L’altération de la continuité écologique a également un impact indirect pour la Moule perlière. Les glochidies doivent se fixer sur les branchies des poissons hôtes très rapidement après leur expulsion par les adultes (premières phases du cycle biologique de l’espèce). Selon la littérature, il faut environ 3000 truites à l’hectare pour avoir une population fonctionnelle pour la reproduction des Moules perlières. La baisse de la densité des poissons hôtes réduit donc les chances de survie dès les premiers jours suivant la reproduction.

Pour avoir une densité suffisante de Truites fario, il faut avoir entre 10 et 15 km de cours d’eau libres et fonctionnels (Magnan D., 1999). Or sur la Haute Dronne, les 2 tronçons les plus longs sur le secteur à Moule perlière font respectivement 9 et 11 km. Les poissons doivent également pouvoir accéder au petit chevelu qui sert de zone de reproduction, de croissance et de nourrissage, et parfois de refuge lors des crues. D’autre part, le réchauffement de la lame d’eau, en plus des conséquences citées dans les menaces 1 et 2, nuit directement à la survie de la Truite fario. En effet, pour des températures dépassant 21°C, la Truite fario réduit son activité et ne peut pas survivre dès lors que la température dépasse 24°C pendant plusieurs jours.

L’action C1 permettra de rétablir la continuité écologique et de réduire voire supprimer les impacts nombreux des ouvrages sur les milieux. Ces travaux permettront ainsi de retrouver des conditions d’écoulement et d’habitat favorables à la Moule perlière et à son poisson hôte sur un linéaire de cours d’eau important.

Autres menaces

Ce projet peut être considéré comme un projet d’adaptation au changement climatique. En effet, dans le Sud-Ouest de la France, les effets attendus du changement climatique sont un accroissement des températures estivales. Or, la température moyenne de la Haute-Dronne dépasse déjà 20 °C entre Mai et Septembre. Si elle venait à monter un peu plus, la Truite fario aurait du mal à survivre, et avec elle la Moule perlière.

Avec la hausse des températures, le taux d’oxygénation des eaux diminue. Cela peut impacter non seulement la physiologie de la Petite Mulette et de la Truite fario en terme de besoins en oxygène, mais aussi conduire à une augmentation de leurs capacités de bioaccumulation d’éléments traces métalliques, par l’accroissement de leur ventilation et donc d’échanges avec la colonne d’eau.

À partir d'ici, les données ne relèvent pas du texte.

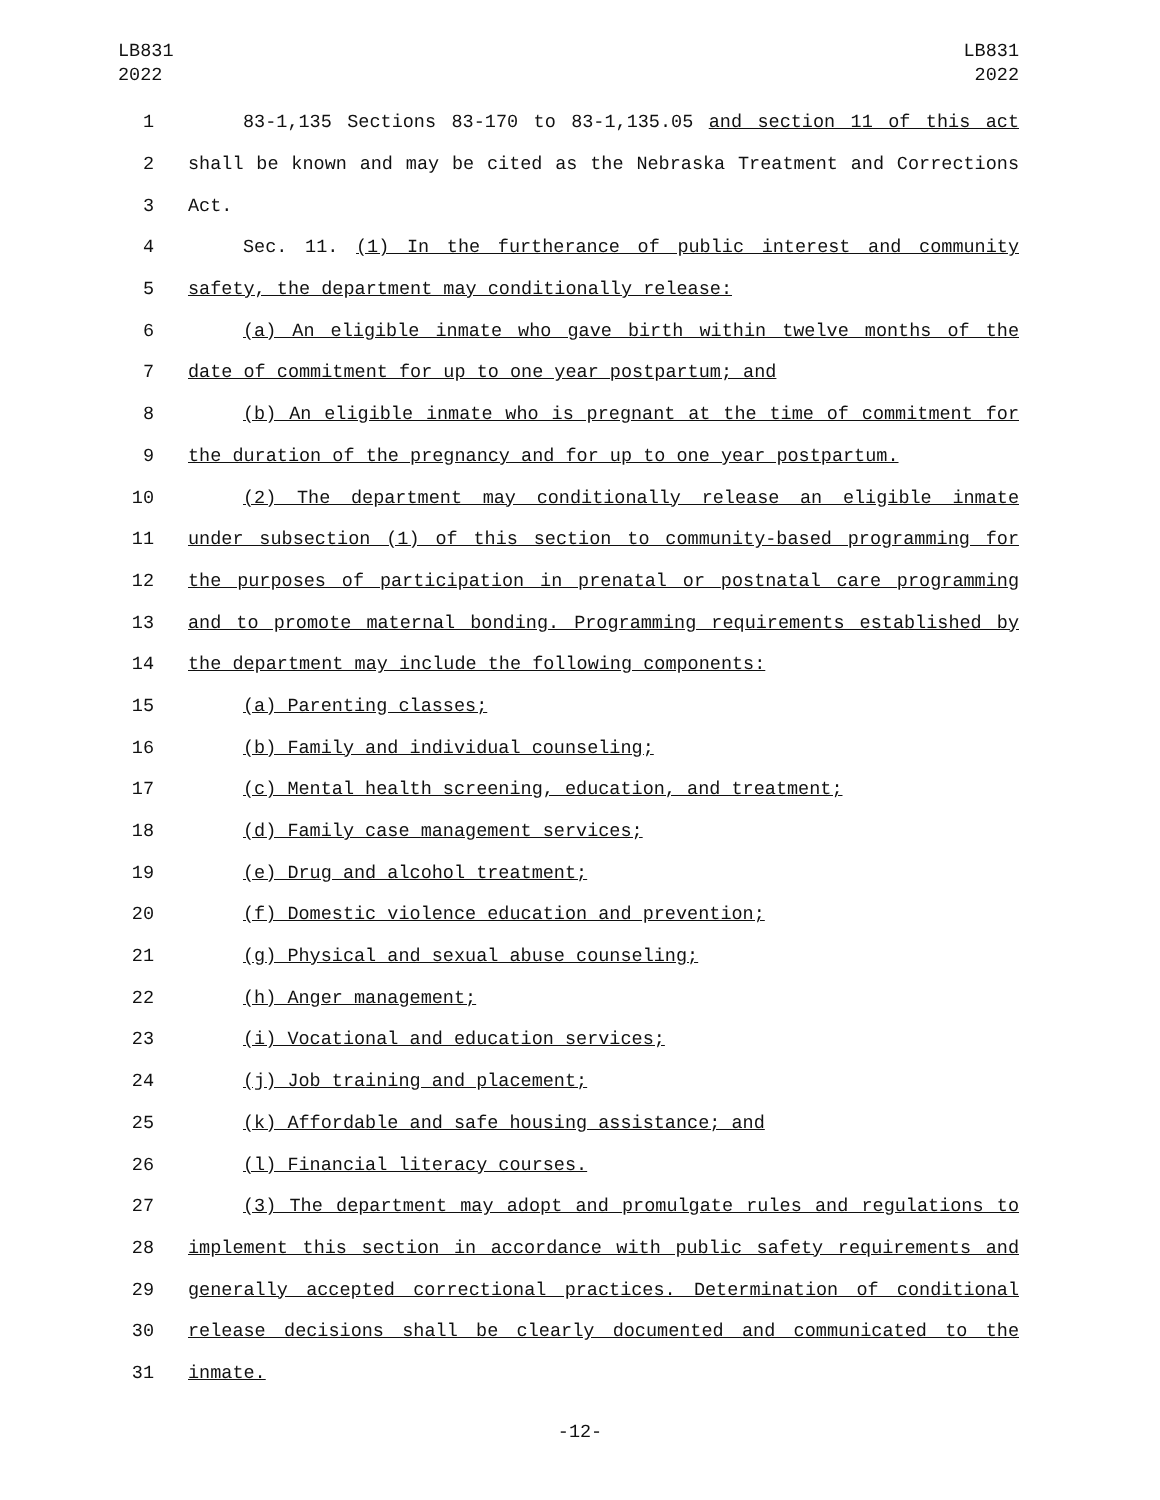LB831
2022
LB831
2022
1 83-1,135 Sections 83-170 to 83-1,135.05 and section 11 of this act
2 shall be known and may be cited as the Nebraska Treatment and Corrections
3 Act.
4 Sec. 11. (1) In the furtherance of public interest and community
5 safety, the department may conditionally release:
6 (a) An eligible inmate who gave birth within twelve months of the
7 date of commitment for up to one year postpartum; and
8 (b) An eligible inmate who is pregnant at the time of commitment for
9 the duration of the pregnancy and for up to one year postpartum.
10 (2) The department may conditionally release an eligible inmate
11 under subsection (1) of this section to community-based programming for
12 the purposes of participation in prenatal or postnatal care programming
13 and to promote maternal bonding. Programming requirements established by
14 the department may include the following components:
15 (a) Parenting classes;
16 (b) Family and individual counseling;
17 (c) Mental health screening, education, and treatment;
18 (d) Family case management services;
19 (e) Drug and alcohol treatment;
20 (f) Domestic violence education and prevention;
21 (g) Physical and sexual abuse counseling;
22 (h) Anger management;
23 (i) Vocational and education services;
24 (j) Job training and placement;
25 (k) Affordable and safe housing assistance; and
26 (l) Financial literacy courses.
27 (3) The department may adopt and promulgate rules and regulations to
28 implement this section in accordance with public safety requirements and
29 generally accepted correctional practices. Determination of conditional
30 release decisions shall be clearly documented and communicated to the
31 inmate.
-12-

La Haute Dronne est impactée par la présence de nombreux ouvrages transversaux. L’eau y est en grande partie réchauffée où elle stagne en plein soleil. Ce réchauffement peut atteindre 4 à 5°C, et les températures moyennes dépassent alors 24°C, seuil critique pour la survie de la Truite fario. Ce programme permettra de réduire le réchauffement de l’eau, permettant l’adaptation des écosystèmes de la Haute Dronne au changement climatique.

Le rétablissement des bonnes conditions d’écoulement et d’habitat sur le cours principal et les principaux affluents pour le déroulement de l’ensemble du cycle de vie de la Truite fario permettra à terme l’arrêt de l’alevinage en poissons venant d’une pisciculture située à plus de 50 km en aval, source de consommation d’énergie.

En outre, les plans d’eau stoppent le transit sédimentaire, entrainant une accumulation de matière organique et d’éléments nutritifs. En été, la dégradation de la matière organique et le relargage des éléments nutritifs dans la colonne d’eau entraine un bloom algal, qui peut conduire à l’anoxie de la masse d’eau. La matière organique n’est plus dégradée que partiellement. Cela entraine la production et le rejet dans le milieu naturel de particules de méthane (CH4) dont le pouvoir réchauffant est 21 fois supérieur à celui d’une particule de dioxyde de carbone (CO2).

Les aménagements apportés permettront de réduire cette production, car ils faciliteront les vidanges et donc les phases d’assec des plans d’eau durant lesquelles la matière organique pourra être minéralisée réduisant ainsi le risque de bloom algal et de production de méthane, participant ainsi à la lutte contre le changement climatique.